A Characterization of Deterministic Sampling Patterns for Low-Rank Matrix Completion

TL;DR

This paper establishes deterministic conditions for finite and unique low-rank matrix completion, providing verifiable criteria and probabilistic guarantees under random sampling.

Contribution

It introduces deterministic sampling conditions for finite and unique completability in LRMC, extending beyond random sampling assumptions.

Findings

Deterministic conditions for finite completability derived.

High probability of satisfying conditions under uniform random sampling.

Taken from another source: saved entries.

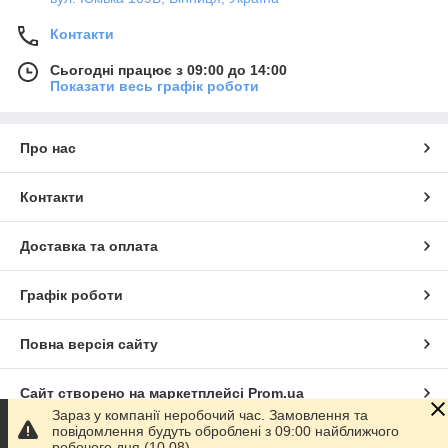
Контакти
Сьогодні працює з 09:00 до 14:00
Показати весь графік роботи
Про нас
Контакти
Доставка та оплата
Графік роботи
Повна версія сайту
Сайт створено на маркетплейсі
Prom.ua
Зараз у компанії неробочий час. Замовлення та
повідомлення будуть оброблені з 09:00 найближчого
Політика конфіденційності
робочого дня (10.08).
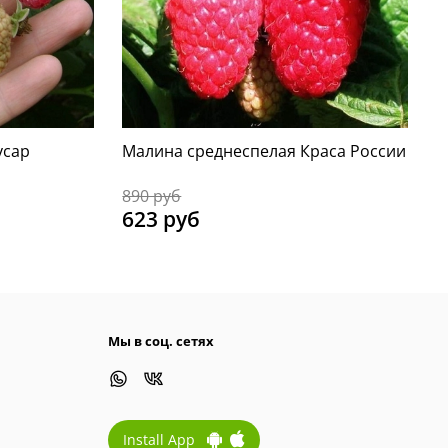
усар
Малина среднеспелая Краса России
890 руб
623 руб
Мы в соц. сетях
Install App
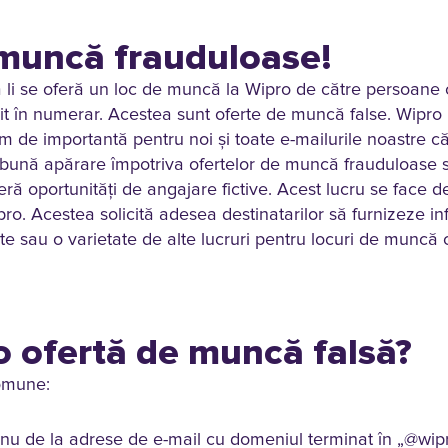
 muncă frauduloase!
 li se oferă un loc de muncă la Wipro de către persoane c
 în numerar. Acestea sunt oferte de muncă false. Wipro nu 
em de importantă pentru noi și toate e-mailurile noastre c
i bună apărare împotriva ofertelor de muncă frauduloase s
feră oportunități de angajare fictive. Acest lucru se face de
pro. Acestea solicită adesea destinatarilor să furnizeze inf
e sau o varietate de alte lucruri pentru locuri de muncă 
o ofertă de muncă falsă?
comune:
, nu de la adrese de e-mail cu domeniul terminat în „@wip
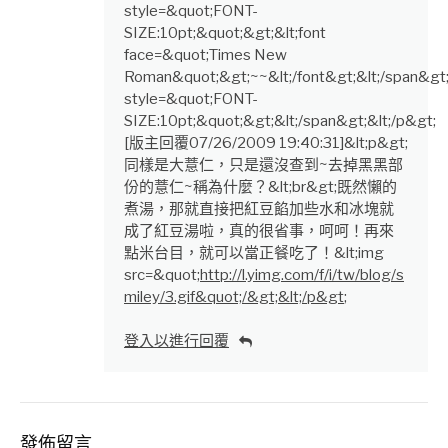
style=&quot;FONT-
SIZE:10pt;&quot;&gt;&lt;font
face=&quot;Times New
Roman&quot;&gt;~~&lt;/font&gt;&lt;/span&gt;
style=&quot;FONT-
SIZE:10pt;&quot;&gt;&lt;/span&gt;&lt;/p&gt;
[版主回覆07/26/2009 19:40:31]&lt;p&gt;
同樣是大薏仁，只是還沒查到~去掉黑黑部
份的薏仁~稱為什麼？&lt;br&gt;既然懶的
煮湯，那就直接把紅豆餡加些水和冰塊就
成了紅豆湯啦，真的很省事，呵呵！再來
點米台目，就可以當正餐吃了！&lt;img
src=&quot;
http://l.yimg.com/f/i/tw/blog/s
miley/3.gif&quot;/&gt;&lt;/p&gt
;
登入以進行回覆
發佈留言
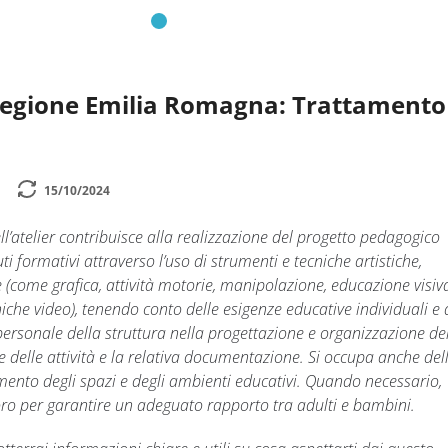
Regione Emilia Romagna: Trattamento
15/10/2024
ll’atelier contribuisce alla realizzazione del progetto pedagogico
i formativi attraverso l’uso di strumenti e tecniche artistiche,
 (come grafica, attività motorie, manipolazione, educazione visiv
niche video), tenendo conto delle esigenze educative individuali e 
personale della struttura nella progettazione e organizzazione dell
 delle attività e la relativa documentazione. Si occupa anche del
imento degli spazi e degli ambienti educativi. Quando necessario,
oro per garantire un adeguato rapporto tra adulti e bambini.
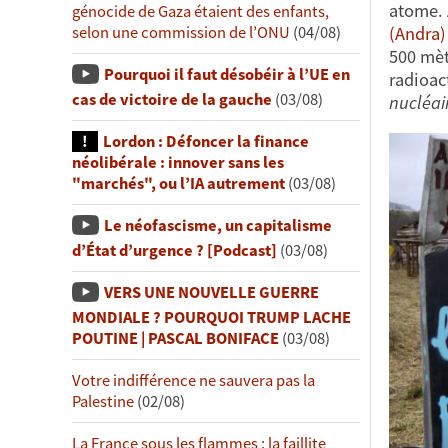
atome. 
génocide de Gaza étaient des enfants,
selon une commission de l’ONU
(04/08)
(Andra)
500 mèt
Pourquoi il faut désobéir à l’UE en
radioac
cas de victoire de la gauche
(03/08)
nucléair
Lordon : Défoncer la finance
néolibérale : innover sans les
"marchés", ou l’IA autrement
(03/08)
Le néofascisme, un capitalisme
d’État d’urgence ? [Podcast]
(03/08)
VERS UNE NOUVELLE GUERRE
MONDIALE ? POURQUOI TRUMP LACHE
POUTINE | PASCAL BONIFACE
(03/08)
Votre indifférence ne sauvera pas la
Palestine
(02/08)
La France sous les flammes : la faillite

Implications for sample complexity and validation of completion algorithms.

Abstract

Low-rank matrix completion (LRMC) problems arise in a wide variety of applications. Previous theory mainly provides conditions for completion under missing-at-random samplings. This paper studies deterministic conditions for completion. An incomplete $d \times N$ matrix is finitely rank-$r$ completable if there are at most finitely many rank-$r$ matrices that agree with all its observed entries. Finite completability is the tipping point in LRMC, as a few additional samples of a finitely completable matrix guarantee its unique completability. The main contribution of this paper is a deterministic sampling condition for finite completability. We use this to also derive deterministic sampling conditions for unique completability that can be efficiently verified. We also show that under uniform random sampling schemes, these conditions are satisfied with high probability if $O(\max\{r,\log d\})$ entries per column are observed. These findings have several implications on LRMC regarding lower bounds, sample and computational complexity, the role of coherence, adaptive settings and the validation of any completion algorithm. We complement our theoretical results with experiments that support our findings and motivate future analysis of uncharted sampling regimes.